# [Task goal]
Below are some records. Say how many of their lines include the string "floor", giving only the number.
====================
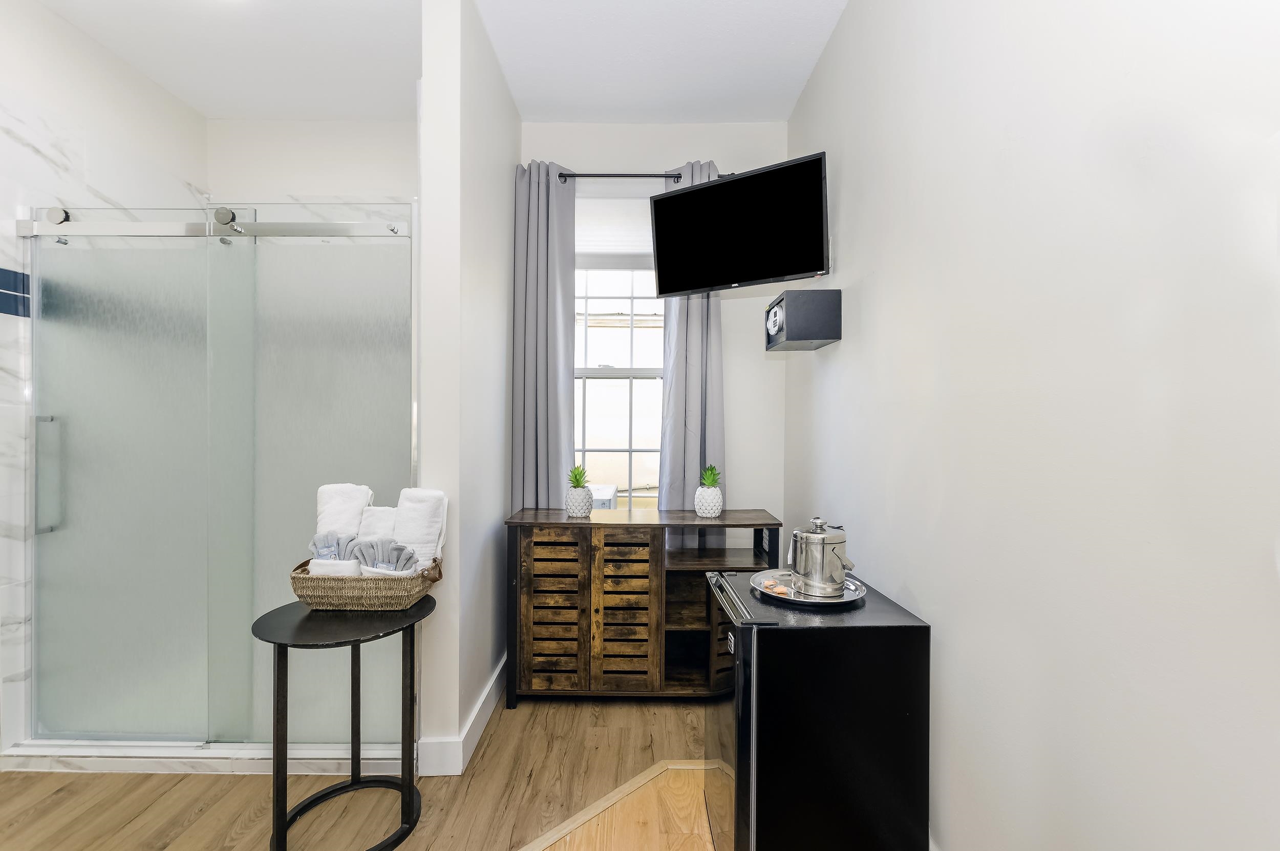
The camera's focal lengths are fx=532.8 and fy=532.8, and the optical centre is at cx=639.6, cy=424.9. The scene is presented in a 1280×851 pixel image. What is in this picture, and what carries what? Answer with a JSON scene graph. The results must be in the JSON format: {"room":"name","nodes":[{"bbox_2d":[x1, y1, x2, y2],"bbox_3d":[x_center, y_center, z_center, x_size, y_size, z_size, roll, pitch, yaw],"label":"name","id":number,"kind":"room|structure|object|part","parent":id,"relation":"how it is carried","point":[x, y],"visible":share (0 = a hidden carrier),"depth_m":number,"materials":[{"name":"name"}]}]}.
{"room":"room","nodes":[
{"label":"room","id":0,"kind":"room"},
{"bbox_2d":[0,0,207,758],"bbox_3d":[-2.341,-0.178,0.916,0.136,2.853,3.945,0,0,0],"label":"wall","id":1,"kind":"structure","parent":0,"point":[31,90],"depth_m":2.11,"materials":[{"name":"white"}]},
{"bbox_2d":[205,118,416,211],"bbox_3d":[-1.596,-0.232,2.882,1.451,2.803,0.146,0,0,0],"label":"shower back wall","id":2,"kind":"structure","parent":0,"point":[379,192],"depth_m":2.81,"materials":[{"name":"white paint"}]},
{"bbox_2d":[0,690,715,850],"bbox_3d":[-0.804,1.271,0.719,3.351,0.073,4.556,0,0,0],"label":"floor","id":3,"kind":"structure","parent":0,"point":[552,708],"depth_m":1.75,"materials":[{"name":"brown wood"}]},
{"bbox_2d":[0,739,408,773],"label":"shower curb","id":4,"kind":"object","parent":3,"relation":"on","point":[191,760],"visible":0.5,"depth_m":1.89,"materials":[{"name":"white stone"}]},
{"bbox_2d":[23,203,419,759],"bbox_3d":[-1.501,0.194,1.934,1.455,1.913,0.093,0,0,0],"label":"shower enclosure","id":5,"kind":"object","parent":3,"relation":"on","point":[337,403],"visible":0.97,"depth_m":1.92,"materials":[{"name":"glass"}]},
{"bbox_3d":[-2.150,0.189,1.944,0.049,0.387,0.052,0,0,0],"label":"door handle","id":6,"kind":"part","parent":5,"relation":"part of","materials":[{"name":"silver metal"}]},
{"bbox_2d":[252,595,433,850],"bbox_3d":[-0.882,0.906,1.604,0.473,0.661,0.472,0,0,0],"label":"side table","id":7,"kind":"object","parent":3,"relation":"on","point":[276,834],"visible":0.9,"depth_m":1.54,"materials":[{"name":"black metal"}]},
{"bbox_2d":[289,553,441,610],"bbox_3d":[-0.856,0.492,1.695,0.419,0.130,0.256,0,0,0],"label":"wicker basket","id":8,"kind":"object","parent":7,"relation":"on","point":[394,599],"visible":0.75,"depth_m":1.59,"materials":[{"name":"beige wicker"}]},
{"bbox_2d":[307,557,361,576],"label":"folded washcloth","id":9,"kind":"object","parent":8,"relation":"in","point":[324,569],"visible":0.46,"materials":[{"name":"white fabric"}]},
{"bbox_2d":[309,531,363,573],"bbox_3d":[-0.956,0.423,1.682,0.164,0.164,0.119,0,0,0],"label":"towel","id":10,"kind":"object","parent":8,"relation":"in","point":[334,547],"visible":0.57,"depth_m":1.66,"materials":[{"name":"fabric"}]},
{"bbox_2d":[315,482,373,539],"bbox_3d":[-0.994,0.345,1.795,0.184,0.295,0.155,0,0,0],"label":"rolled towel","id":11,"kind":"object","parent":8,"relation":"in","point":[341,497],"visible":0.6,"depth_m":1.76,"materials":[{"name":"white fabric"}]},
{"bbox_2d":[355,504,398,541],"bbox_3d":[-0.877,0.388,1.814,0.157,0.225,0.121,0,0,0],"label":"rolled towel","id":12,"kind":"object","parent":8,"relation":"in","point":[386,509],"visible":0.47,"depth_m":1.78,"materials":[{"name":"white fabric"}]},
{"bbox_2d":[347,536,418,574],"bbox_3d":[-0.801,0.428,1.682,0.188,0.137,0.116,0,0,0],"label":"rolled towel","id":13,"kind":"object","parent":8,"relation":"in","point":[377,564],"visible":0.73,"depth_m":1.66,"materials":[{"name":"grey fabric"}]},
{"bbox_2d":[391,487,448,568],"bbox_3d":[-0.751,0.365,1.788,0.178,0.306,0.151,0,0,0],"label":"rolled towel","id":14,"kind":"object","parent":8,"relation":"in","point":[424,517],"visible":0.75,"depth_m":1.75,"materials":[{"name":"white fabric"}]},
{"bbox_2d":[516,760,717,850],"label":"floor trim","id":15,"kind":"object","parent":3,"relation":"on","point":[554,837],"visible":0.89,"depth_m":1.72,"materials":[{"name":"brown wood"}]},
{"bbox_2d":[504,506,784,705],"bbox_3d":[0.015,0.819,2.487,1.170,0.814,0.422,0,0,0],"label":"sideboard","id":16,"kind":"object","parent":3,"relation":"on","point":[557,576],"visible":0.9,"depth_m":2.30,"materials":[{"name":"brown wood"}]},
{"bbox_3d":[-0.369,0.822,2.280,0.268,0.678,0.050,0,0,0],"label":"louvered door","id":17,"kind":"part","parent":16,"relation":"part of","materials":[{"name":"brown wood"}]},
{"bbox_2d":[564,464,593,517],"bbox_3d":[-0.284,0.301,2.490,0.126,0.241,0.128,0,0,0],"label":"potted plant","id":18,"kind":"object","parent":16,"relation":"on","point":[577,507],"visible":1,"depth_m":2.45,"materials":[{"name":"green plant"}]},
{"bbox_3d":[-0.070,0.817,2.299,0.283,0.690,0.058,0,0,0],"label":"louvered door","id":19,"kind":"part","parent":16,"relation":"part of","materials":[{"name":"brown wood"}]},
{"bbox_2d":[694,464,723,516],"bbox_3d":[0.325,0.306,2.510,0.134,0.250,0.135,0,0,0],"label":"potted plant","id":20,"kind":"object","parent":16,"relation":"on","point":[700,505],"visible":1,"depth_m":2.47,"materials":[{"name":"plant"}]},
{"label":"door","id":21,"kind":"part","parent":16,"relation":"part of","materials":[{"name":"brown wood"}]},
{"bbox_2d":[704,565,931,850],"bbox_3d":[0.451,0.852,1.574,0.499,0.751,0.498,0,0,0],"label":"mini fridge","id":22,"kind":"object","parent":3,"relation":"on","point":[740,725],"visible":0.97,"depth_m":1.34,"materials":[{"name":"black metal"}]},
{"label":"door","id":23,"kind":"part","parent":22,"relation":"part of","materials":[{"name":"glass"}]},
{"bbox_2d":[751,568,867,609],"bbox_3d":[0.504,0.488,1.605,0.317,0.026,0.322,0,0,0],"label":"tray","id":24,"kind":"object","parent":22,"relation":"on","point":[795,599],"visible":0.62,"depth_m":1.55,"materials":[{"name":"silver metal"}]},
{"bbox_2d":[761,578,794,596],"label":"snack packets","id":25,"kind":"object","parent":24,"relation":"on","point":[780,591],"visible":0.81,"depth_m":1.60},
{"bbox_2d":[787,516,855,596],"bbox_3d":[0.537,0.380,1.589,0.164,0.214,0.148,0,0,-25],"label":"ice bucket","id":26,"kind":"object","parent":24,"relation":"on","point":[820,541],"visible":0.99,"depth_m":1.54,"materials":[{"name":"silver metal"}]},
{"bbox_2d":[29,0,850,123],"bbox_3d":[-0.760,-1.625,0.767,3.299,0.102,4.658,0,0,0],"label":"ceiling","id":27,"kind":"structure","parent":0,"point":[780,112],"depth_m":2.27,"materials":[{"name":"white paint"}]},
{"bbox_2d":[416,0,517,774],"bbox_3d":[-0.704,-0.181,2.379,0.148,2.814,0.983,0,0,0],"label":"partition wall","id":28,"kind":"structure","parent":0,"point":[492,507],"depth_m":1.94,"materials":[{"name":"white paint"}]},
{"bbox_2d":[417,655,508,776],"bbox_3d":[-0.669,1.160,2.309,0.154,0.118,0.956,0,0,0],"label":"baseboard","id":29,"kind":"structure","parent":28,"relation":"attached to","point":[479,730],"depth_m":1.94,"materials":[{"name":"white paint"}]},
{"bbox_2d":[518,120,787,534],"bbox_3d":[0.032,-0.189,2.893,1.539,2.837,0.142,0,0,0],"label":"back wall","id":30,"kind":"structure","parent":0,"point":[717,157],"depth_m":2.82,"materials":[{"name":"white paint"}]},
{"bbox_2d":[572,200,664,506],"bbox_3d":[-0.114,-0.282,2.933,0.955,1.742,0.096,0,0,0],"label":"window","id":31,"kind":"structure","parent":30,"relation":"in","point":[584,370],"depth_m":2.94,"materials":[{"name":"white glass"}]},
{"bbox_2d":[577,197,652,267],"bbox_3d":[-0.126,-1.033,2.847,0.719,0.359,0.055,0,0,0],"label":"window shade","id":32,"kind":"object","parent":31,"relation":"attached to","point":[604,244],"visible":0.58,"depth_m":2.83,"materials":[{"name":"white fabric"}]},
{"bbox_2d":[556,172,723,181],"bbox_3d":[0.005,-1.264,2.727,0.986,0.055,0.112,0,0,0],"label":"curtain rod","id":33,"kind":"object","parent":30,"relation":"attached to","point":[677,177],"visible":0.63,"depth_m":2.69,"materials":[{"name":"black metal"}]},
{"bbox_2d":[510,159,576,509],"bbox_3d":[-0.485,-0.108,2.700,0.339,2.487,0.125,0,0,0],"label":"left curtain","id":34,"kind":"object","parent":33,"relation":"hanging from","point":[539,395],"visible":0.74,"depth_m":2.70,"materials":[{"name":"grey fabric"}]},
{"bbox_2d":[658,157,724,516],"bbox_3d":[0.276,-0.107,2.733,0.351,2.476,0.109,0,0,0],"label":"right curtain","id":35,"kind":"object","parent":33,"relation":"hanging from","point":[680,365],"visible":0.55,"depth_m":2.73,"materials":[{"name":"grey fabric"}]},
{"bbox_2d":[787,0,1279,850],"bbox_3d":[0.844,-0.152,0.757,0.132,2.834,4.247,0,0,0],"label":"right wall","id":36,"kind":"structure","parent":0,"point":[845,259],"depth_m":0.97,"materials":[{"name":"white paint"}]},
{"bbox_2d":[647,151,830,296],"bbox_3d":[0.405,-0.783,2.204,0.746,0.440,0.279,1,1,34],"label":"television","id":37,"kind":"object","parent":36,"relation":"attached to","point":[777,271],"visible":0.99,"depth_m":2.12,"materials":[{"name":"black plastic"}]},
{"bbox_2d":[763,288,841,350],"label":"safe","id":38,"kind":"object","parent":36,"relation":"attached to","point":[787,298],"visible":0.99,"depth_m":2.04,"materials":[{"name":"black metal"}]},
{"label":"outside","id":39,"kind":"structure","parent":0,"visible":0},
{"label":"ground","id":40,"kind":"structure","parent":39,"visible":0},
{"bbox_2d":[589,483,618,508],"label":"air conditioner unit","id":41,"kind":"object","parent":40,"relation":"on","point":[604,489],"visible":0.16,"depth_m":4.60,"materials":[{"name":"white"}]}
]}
====================
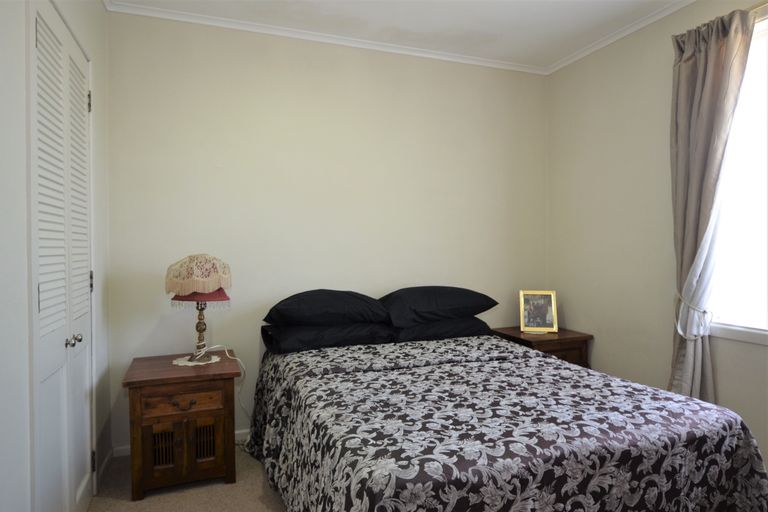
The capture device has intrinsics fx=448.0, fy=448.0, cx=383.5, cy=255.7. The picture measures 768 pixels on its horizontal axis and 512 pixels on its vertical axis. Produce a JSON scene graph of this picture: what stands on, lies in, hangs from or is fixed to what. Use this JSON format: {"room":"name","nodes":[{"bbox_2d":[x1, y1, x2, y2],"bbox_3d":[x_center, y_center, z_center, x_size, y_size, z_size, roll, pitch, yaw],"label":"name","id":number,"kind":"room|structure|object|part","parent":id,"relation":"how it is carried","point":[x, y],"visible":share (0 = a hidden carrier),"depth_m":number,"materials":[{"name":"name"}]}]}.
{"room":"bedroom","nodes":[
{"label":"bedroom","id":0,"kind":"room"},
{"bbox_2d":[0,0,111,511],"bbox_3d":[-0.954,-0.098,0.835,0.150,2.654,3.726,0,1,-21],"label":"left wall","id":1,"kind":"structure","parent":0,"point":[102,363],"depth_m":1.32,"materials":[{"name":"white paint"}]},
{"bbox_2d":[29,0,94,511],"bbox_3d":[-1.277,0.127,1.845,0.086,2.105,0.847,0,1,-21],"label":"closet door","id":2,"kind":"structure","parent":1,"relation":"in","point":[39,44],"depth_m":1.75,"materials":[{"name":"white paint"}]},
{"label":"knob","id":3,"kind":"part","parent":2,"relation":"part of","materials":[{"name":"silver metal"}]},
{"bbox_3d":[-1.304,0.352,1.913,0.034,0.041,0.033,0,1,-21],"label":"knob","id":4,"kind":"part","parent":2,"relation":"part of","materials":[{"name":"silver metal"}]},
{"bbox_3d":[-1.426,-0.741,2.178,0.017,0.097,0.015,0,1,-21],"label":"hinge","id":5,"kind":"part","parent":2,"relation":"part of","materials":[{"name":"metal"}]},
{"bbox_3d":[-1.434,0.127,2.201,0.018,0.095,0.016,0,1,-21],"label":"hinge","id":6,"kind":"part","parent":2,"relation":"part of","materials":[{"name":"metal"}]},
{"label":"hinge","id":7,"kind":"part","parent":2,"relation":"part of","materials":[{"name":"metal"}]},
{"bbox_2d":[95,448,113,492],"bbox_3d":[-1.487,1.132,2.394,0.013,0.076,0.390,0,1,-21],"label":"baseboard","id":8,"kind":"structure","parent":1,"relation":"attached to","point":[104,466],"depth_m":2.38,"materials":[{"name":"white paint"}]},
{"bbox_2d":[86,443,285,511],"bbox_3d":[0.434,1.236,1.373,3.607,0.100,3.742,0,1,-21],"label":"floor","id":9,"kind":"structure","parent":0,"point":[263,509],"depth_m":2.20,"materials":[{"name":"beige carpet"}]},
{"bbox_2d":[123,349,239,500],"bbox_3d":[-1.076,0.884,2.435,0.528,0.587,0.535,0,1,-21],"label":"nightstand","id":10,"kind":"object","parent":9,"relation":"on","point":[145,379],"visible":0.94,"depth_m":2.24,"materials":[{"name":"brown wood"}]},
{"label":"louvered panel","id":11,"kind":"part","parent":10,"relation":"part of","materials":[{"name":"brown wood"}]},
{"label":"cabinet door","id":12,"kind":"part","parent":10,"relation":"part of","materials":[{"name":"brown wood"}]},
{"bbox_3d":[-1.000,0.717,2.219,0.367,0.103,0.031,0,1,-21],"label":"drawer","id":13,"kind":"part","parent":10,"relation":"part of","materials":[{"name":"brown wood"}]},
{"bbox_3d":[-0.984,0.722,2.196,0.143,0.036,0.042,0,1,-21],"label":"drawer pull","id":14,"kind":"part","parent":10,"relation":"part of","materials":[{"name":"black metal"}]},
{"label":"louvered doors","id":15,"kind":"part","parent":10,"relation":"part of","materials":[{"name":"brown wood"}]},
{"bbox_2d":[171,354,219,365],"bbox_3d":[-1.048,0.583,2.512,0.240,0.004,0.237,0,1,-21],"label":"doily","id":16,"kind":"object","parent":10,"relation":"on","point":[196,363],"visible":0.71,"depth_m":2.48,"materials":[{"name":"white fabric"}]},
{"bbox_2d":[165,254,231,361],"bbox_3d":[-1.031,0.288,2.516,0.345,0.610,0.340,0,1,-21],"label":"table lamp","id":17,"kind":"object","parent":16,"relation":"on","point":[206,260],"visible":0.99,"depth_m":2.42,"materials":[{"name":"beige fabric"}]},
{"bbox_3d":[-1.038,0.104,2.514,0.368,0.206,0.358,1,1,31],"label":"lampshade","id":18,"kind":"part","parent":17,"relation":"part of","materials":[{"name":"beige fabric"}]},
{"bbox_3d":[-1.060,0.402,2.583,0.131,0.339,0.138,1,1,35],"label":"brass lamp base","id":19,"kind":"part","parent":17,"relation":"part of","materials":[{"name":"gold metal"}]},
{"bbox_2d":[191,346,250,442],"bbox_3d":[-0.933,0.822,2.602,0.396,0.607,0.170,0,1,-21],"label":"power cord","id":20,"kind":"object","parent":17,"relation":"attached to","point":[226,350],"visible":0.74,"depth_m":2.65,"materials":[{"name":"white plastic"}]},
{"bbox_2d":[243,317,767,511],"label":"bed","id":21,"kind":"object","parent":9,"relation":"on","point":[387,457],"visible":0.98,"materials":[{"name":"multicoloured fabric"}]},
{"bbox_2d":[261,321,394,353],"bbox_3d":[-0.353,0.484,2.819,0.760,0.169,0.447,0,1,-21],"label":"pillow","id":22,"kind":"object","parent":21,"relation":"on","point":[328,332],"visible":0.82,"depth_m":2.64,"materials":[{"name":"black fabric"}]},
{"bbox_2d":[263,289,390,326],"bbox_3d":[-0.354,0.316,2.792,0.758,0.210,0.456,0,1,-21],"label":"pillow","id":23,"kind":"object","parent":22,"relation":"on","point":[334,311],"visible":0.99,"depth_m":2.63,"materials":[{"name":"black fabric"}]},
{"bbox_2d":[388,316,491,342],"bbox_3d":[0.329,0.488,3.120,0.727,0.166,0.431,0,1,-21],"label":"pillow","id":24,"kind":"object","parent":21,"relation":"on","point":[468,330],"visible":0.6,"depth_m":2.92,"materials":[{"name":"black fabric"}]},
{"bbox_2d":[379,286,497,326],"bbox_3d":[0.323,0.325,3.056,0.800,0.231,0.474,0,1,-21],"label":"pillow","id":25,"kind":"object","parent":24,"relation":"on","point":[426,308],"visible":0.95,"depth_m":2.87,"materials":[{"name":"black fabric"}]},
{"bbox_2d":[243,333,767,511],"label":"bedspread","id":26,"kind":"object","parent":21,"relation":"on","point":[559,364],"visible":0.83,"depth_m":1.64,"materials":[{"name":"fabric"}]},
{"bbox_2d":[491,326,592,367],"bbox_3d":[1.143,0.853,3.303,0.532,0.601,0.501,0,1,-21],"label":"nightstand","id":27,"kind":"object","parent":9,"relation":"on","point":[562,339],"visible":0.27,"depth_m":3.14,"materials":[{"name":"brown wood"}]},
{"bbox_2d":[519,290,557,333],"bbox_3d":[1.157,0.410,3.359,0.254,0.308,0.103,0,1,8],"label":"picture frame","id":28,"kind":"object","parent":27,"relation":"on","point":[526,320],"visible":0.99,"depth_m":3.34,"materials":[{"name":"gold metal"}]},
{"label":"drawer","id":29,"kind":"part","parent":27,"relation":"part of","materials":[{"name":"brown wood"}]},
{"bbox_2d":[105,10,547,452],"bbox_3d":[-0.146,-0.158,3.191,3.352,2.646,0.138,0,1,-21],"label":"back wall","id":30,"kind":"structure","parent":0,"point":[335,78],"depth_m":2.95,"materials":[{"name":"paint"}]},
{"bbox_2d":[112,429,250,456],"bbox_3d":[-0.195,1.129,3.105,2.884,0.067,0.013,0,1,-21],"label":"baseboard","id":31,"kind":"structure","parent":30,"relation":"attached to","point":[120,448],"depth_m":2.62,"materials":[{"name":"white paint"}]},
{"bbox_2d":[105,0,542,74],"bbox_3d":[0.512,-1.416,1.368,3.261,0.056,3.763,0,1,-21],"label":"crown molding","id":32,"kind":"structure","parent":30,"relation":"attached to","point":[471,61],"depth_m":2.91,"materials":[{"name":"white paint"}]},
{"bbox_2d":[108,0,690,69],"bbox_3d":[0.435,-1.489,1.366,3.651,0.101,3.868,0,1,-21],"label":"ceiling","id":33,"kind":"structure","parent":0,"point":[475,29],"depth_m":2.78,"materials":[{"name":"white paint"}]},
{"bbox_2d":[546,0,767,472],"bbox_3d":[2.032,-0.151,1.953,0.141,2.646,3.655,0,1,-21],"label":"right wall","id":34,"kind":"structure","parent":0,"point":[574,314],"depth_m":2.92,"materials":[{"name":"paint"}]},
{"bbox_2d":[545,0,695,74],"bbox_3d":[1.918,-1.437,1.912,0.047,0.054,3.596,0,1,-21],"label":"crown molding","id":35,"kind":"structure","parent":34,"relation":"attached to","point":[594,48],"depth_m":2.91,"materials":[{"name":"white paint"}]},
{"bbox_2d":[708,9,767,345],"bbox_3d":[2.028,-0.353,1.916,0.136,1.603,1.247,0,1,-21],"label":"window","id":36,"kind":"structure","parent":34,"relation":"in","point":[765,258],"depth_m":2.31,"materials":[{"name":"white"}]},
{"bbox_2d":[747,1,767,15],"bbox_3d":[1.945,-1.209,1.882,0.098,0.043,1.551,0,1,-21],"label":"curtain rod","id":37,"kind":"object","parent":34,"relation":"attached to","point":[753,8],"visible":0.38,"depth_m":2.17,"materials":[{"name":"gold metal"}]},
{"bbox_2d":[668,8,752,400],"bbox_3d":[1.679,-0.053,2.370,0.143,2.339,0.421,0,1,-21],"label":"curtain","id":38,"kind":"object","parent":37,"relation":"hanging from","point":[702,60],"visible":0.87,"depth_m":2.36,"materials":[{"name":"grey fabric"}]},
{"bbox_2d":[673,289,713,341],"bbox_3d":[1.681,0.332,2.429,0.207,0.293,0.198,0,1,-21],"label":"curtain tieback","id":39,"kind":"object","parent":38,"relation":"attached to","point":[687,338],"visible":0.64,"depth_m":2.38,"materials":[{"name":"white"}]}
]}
====================
# [Completed task]
3